I’m keen to know, too, if the echoey environs making manager’s bollockings and teammates’ hollering more audible is likely having an impact.
“Managers will shout such nonsense at you,” says Lineker. “But with crowds, either you don’t hear them or you can pretend you didn’t. Last season we had the FA Cup final at Wembley. It was just a few of us, we had Wrighty there. The Arsenal players celebrating winning the cup ran up to him and said: ‘We could hear everything you were saying!’ It’s really weird being at a ground now.”
The goal glut is being replicated elsewhere. Serie A is rolling in goals. Last earlier this month alone saw two seven-goal games and two with a total of five. Bundesliga results suggest home advantage is no longer a thing. But it’s not happening everywhere. The increase in Ligue 1 is marginal. The true outlier is La Liga, which is recording the lowest goals per game in a whopping 93 years.

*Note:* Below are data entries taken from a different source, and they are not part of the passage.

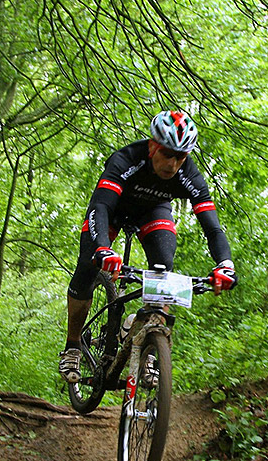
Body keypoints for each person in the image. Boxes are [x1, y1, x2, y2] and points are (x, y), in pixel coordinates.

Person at [59, 110, 238, 383]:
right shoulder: (126, 159)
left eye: (181, 157)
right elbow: (101, 205)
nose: (173, 163)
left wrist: (225, 264)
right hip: (113, 209)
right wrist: (104, 249)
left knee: (163, 268)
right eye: (167, 153)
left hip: (153, 211)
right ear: (153, 146)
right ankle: (73, 345)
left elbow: (212, 227)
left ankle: (150, 346)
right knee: (87, 264)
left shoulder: (189, 174)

You might say it is fortunate then, that the loss of the match-day experience for many fans who would ordinarily be at grounds has been mitigated somewhat by how exhilarating the games have been, though I doubt that’s much comfort to the clubs’ bottom lines. If the Premier League season carries on the way it has been, it is safe to assume the average number of goals per game will not be below three – for the first time since 1967. For supporters, that’s something to cheer about; even if the players can’t hear us.